[uf-discuss] re: HTML5 support

Thu Jul 22 12:15:48 PDT 2010

On Wed, Jul 21, 2010 at 7:07 AM, Stephen Paul Weber
<singpolyma at singpolyma.net> wrote:
> -----BEGIN PGP SIGNED MESSAGE-----
> Hash: SHA256
>
> Somebody claiming to be Toby Inkster wrote:
>> On Tue, 20 Jul 2010 08:29:48 -0400
>> Stephen Paul Weber <singpolyma at singpolyma.net> wrote:
>>
>> > Having written significant code both in-browser and out to parse
>> > microformats, I find the claim that parsing them using the DOM is
>> > "not practical" shocking.  What would you prefer?
>>
>> Parsing microformats via the DOM is not practical. Parsing them any
>> other way is even worse though.
>>
>> While writing DOM code to parse a particular site's implementation of
>> say, hCard, is pretty trivial, generalising that to support all the
>> variations of how hCard is marked up in the wild is a lot of work.
>>
>> As a comparison, I have written Perl parsers[*] for microformats, RDFa
>> and Microdata. Here are the lines-of-code counts for each, excluding
>> documentation, comments and blank lines:
>>
>> The amount of code needed to parse microformats is clearly different
>> from the other formats.
>
> Sure, but you're comparing apples and oranges.  RDF and microdata are more
> like JSON and XML: popular but useless by themselves.  They're just generic
> containers.  So, yes, you can trivially parse out the KVPs they encode, but
> you have no idea what those are, what they mean, what the relationships
> between them are, nothing.  So you would have to write more code to
> implement each specific vocabulary you were interested in, and do useful
> stuff with it.  The microformats parsers, because they're parsing an actual
> vocabulary instead of a container format, yes there will be some more code,
> because both steps are happening at once.
>
> The data you get out is actually the data you want, that makes sense, though.
> When I want profile data, I write an hCard parser and grab it.  The same
> deal with microdata would normally be done with a seperate "generic" parser
> and then the code to throw out all vocabularies I don't want, and then the
> one to massage into an internal data format that I want the vocabularies
> that I do.

On Wed, Jul 21, 2010 at 2:09 AM, Toby Inkster <mail at tobyinkster.co.uk> wrote:
> Microdata      :  945
> RDFa 1.0       : 1265
> RDFa 1.1 [**]  : 2611
> microformats   : 9455

It's tough to argue with an order of magnitude difference with
the most complete, public universal implementation to date.

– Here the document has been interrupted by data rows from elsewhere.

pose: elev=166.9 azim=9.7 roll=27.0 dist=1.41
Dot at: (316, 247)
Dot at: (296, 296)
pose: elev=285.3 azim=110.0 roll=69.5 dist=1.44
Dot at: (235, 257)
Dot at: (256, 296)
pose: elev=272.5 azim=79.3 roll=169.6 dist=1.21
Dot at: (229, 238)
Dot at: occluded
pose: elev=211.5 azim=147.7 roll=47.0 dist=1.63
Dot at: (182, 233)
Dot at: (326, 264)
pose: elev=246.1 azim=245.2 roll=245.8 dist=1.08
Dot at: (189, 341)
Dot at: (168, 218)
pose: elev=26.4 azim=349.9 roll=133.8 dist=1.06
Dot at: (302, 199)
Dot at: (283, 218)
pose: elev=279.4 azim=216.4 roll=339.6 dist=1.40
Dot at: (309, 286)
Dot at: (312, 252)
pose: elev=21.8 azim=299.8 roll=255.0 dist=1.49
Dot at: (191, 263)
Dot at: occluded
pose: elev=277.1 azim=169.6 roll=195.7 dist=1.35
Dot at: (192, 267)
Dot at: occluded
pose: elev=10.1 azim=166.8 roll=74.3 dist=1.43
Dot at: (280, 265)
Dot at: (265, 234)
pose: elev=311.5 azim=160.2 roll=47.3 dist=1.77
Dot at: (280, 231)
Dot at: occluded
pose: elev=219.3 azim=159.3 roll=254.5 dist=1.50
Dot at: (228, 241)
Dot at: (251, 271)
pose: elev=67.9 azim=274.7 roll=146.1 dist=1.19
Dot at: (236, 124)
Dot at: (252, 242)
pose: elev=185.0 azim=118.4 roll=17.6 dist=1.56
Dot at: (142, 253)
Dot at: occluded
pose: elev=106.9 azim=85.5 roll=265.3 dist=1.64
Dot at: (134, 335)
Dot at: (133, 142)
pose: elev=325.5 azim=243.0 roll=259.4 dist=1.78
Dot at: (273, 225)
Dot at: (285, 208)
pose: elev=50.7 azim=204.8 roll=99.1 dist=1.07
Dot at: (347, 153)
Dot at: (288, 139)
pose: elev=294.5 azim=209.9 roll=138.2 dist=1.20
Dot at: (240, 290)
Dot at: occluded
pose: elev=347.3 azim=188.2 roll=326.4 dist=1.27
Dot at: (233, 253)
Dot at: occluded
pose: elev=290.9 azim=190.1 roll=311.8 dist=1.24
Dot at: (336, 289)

So what is the fundamental difference between the two approaches?

It appears that Microdata takes us through lexical analysis and leaves us
with a parse tree (?) while Microformats take us through the secondary stage
of syntactic/semantic analysis and leaves us with a semantic graph (?).

Does Microdoata check syntax as well? If so, how does it know what syntax
to look for without sniffing the vocabulary specification? e.g. How does the
parser know to store http://microformats.org/wiki/hcard#bday as a datetime?

- - -

On a related note, how many of our issues does MF2 [1] stand to resolve?
Reading these notes has green-lighted a couple of features I was tentatively
considering for my universal parser. Future proofing my implementation (and
participating in this conversation!) has helped me to better understand the
two approaches' design goals. MF2 looks to be the logical middle-ground
and may very well render much of this conversation moot.

[1]: http://microformats.org/wiki/events/2010-05-02-microformats-2-0

-- 
Angelo Gladding
angelo at gladding.name